Selected passage:
_ _ _ _ _ _ _

Ate dinner at 9 is what it meant.

As for the crones, well, SOMEONE was in that pot. Quite a few someones from the look of it. Must’ve been an illusion. I sorta don’t feel as bad about that horse tree thing I unleashed. These crones were bad crones.

Yes. That’s the one. They supposedly move away…to where? Illusion. Gotta be.

We could go into religion and all here, but…. ah what the hell?

So did you go back and loot Imereth? Cuz I did. And what I found was a magic acorn, the kind that the crones gave to the villagers who used them for the meager bounty they provided. So when I went back down the mountain, and the people were all “The oak’s dead!” I said “I have an acorn, yours if you want it.” And they took it, and said “But only one? What will we do?” And I said “You’ll make it work. On your own.” Which was both condescending (why weren’t you already?) and rather optimistic, really. “You’ll make it work.” Not “Try to make it work.” But you only got to do that, I think, if you told Ciri NOT to go back right away, and you went to loot.

What’s that say about things?

Ciri TRIES to kill the last crone. It gets away. With Vessimir’s medallion. Crone grabs the medallion, Ciri throws her sword to kill the crone, and, at the last minute, she turns into ravens and flies away.

See, I was reading that as “Well, we’re letting the big buff hero man Geralt kill the last one,” but I guess not. She gets away for good? Hmm. And the “youngest” crone at that.

I could be cynical and say this is CDPR doing what CDPR generally does, which is leave things open for sequels (or even tease games that AREN’T sequels in their games). Or I could be hopeful that Witcher 4 is Ciri chasing down the last crone, cuz I’d play that.

Feminina:

Everyone’s glasses are stupid. They have yet to develop lightweight, elegant frames and well-shaped lenses. Still, I suppose it’s better than not being able to see.

Of course I went back and looted the Wild Hunt dude! And yeah, gave the acorn to the villagers (although, weirdly, I still have it in my inventory…maybe I secretly handed them a DIFFERENT acorn just so I could come back later and be all “you did it yourselves through the power of teamwork! Like I told you you would! The acorn wasn’t magic at all!” or something).

The crones WERE bad crones. Here’s something I found weird: when they were standing around stirring their pot of blood-and-limbs stew, they were hot naked women. Then when they went to fight, they turned into terrifying crone forms. So the implication is that their natural form is hot and naked (I mean, that’s how they looked when they were just hanging out at home by themselves), and they only take on hideous form to scare people? Don’t get me wrong, the crone forms were horrifying and scary, so that seems like a sound plan, but…why do they just hang out naked while cooking? Aren’t they afraid of spilling boiling blood on their bare skin? I was puzzled.

_ _ _ _ _ _ _

Work order a: Quote the Witcher discussion from "Ciri TRIES to" up to and including "and flies away.".
The Witcher discussion and the entries that follow it are unrelated.

Entries provided:
_ _ _ _ _ _ _

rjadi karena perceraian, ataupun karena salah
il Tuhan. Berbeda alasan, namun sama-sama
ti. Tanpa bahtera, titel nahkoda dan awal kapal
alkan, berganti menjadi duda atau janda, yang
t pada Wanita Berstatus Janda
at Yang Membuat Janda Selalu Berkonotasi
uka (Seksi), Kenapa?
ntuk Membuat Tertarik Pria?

_ _ _ _ _ _ _

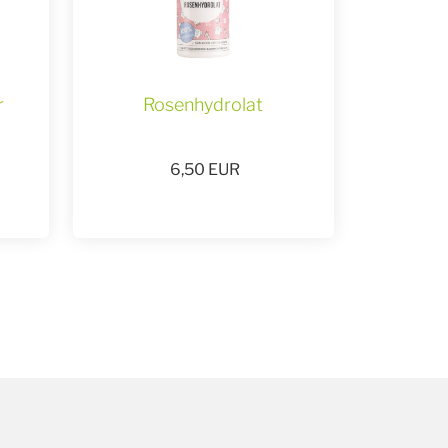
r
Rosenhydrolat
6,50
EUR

_ _ _ _ _ _ _

Work order b: Print the lines of the entries from the line with "rjadi karena perceraian, ataupun karena salah" up to and including the line with "ntuk Membuat Tertarik Pria?".

Output a:
Ciri TRIES to kill the last crone. It gets away. With Vessimir’s medallion. Crone grabs the medallion, Ciri throws her sword to kill the crone, and, at the last minute, she turns into ravens and flies away.

Output b:
rjadi karena perceraian, ataupun karena salah
il Tuhan. Berbeda alasan, namun sama-sama
ti. Tanpa bahtera, titel nahkoda dan awal kapal
alkan, berganti menjadi duda atau janda, yang
t pada Wanita Berstatus Janda
at Yang Membuat Janda Selalu Berkonotasi
uka (Seksi), Kenapa?
ntuk Membuat Tertarik Pria?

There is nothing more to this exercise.